What you should do =>
Nothing but a verbatim copy of the data, minus the images, should be returned.

(Information supplied)

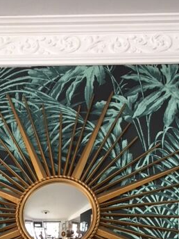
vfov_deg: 33.7
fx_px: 372
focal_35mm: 54
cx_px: 65
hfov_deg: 26.9
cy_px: 214
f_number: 2.2
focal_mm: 4.15
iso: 32
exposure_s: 1/33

(End Information supplied)

Output for this exercise =>
vfov_deg: 33.7
fx_px: 372
focal_35mm: 54
cx_px: 65
hfov_deg: 26.9
cy_px: 214
f_number: 2.2
focal_mm: 4.15
iso: 32
exposure_s: 1/33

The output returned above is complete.